WHAT YOU HAVE TO DO
Write out, word for word, the rows from the very start through the line that contains "[v(-26.5, 18.25) *", including that line.

[Recorded data]
..............................

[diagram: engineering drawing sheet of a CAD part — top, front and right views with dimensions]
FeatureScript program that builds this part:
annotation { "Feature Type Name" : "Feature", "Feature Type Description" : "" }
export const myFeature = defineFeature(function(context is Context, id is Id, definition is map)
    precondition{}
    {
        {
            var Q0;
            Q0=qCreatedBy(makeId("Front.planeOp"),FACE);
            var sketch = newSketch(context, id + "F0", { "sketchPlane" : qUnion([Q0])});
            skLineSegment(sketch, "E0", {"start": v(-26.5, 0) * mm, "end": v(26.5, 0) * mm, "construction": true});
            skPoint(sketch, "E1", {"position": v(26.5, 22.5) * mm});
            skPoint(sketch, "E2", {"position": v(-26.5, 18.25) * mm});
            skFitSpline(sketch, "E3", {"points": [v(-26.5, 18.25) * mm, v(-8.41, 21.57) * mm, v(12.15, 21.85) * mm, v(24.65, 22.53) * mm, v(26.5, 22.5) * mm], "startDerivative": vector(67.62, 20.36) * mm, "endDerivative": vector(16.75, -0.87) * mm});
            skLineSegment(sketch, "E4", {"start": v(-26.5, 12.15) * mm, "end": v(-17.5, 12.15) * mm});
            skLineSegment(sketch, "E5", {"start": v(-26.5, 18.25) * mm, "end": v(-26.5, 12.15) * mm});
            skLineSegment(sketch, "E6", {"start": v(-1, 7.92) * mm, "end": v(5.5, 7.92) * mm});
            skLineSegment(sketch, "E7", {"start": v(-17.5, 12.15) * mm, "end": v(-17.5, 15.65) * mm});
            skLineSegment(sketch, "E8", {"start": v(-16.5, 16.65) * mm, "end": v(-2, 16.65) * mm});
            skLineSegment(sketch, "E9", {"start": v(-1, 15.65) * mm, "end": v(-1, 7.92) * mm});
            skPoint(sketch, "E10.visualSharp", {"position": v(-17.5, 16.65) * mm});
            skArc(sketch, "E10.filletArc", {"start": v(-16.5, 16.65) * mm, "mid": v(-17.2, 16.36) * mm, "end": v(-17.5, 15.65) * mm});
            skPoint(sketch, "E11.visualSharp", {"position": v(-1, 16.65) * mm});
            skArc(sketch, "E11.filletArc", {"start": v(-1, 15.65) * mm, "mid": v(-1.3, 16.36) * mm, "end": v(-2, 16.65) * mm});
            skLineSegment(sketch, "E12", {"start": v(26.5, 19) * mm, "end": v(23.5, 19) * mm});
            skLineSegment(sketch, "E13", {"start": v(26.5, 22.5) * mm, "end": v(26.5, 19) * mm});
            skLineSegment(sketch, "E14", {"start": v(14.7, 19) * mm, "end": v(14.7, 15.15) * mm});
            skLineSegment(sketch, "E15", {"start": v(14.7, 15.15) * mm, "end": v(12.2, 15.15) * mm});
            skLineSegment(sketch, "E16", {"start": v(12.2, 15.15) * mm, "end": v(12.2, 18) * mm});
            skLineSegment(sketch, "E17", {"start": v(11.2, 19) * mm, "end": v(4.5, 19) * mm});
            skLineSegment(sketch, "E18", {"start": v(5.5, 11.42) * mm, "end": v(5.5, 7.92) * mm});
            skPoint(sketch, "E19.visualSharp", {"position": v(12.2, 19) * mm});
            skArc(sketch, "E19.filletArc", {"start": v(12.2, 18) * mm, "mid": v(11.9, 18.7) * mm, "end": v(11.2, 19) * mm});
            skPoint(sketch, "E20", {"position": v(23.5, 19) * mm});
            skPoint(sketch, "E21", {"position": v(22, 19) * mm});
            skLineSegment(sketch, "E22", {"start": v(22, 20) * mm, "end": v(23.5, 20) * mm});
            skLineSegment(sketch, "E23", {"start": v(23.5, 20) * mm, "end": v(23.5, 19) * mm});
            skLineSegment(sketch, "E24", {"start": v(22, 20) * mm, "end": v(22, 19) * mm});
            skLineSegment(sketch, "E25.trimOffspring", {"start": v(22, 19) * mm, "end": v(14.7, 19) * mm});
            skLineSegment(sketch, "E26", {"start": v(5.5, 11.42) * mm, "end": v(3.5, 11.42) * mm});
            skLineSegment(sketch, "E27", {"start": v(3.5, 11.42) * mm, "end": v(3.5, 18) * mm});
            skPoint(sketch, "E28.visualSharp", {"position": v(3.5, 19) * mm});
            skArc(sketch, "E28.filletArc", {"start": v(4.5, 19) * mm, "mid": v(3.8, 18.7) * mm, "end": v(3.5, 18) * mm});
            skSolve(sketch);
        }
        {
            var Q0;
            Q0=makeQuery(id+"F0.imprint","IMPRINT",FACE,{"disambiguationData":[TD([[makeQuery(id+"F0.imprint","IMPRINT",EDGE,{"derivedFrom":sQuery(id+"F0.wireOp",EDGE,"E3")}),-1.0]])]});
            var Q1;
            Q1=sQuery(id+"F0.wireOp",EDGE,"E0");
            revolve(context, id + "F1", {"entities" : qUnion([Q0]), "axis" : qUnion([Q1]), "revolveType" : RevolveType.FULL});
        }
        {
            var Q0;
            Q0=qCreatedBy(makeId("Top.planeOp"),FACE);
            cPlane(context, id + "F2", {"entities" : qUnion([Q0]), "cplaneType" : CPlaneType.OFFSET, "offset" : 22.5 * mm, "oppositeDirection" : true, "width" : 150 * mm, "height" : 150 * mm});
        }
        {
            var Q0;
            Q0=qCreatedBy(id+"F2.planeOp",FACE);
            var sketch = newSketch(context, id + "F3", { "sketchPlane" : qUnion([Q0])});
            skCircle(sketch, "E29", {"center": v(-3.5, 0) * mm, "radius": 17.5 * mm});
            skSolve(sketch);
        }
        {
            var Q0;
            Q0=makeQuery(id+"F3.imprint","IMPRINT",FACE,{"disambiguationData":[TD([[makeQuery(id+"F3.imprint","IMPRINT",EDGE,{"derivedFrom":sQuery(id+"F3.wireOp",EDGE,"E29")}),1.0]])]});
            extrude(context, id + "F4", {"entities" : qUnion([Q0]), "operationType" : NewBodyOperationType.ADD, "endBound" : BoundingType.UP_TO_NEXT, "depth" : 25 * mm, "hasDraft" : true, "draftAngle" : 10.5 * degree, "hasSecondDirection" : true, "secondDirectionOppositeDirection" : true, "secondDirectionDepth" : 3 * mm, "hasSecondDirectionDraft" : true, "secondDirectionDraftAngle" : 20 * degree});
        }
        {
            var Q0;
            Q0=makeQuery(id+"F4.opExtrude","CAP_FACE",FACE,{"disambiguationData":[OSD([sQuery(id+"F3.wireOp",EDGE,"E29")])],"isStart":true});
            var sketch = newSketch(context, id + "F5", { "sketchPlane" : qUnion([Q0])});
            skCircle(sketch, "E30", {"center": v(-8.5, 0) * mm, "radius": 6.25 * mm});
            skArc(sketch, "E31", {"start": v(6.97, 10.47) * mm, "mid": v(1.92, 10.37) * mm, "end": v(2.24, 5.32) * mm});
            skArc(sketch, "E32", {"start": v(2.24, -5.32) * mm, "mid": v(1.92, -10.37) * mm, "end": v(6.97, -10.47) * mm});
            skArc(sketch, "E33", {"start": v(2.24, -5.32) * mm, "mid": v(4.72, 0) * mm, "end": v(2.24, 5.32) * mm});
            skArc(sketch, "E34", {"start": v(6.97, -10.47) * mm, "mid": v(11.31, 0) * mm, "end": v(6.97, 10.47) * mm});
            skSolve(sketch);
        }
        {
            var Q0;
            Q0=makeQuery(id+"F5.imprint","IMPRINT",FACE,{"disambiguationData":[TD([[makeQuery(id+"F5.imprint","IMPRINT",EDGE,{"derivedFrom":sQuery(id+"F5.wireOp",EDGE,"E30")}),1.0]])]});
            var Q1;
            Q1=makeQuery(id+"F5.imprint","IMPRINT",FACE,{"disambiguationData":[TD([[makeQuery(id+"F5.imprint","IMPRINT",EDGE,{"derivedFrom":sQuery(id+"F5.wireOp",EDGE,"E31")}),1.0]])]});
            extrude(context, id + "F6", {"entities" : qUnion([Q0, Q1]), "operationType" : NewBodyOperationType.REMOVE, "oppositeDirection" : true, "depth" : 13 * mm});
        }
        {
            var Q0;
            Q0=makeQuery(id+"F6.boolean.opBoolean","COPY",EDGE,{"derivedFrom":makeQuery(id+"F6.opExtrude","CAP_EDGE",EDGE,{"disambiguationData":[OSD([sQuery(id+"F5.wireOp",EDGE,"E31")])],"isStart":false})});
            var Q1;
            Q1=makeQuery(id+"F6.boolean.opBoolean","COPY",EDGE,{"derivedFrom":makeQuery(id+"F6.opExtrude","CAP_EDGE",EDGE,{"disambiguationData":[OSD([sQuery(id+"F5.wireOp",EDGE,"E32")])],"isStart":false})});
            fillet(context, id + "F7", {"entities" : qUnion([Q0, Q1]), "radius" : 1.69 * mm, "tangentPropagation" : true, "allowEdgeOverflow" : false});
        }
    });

..............................

WRITTEN RESPONSE
[diagram: engineering drawing sheet of a CAD part — top, front and right views with dimensions]
FeatureScript program that builds this part:
annotation { "Feature Type Name" : "Feature", "Feature Type Description" : "" }
export const myFeature = defineFeature(function(context is Context, id is Id, definition is map)
    precondition{}
    {
        {
            var Q0;
            Q0=qCreatedBy(makeId("Front.planeOp"),FACE);
            var sketch = newSketch(context, id + "F0", { "sketchPlane" : qUnion([Q0])});
            skLineSegment(sketch, "E0", {"start": v(-26.5, 0) * mm, "end": v(26.5, 0) * mm, "construction": true});
            skPoint(sketch, "E1", {"position": v(26.5, 22.5) * mm});
            skPoint(sketch, "E2", {"position": v(-26.5, 18.25) * mm});
            skFitSpline(sketch, "E3", {"points": [v(-26.5, 18.25) * mm, v(-8.41, 21.57) * mm, v(12.15, 21.85) * mm, v(24.65, 22.53) * mm, v(26.5, 22.5) * mm], "startDerivative": vector(67.62, 20.36) * mm, "endDerivative": vector(16.75, -0.87) * mm});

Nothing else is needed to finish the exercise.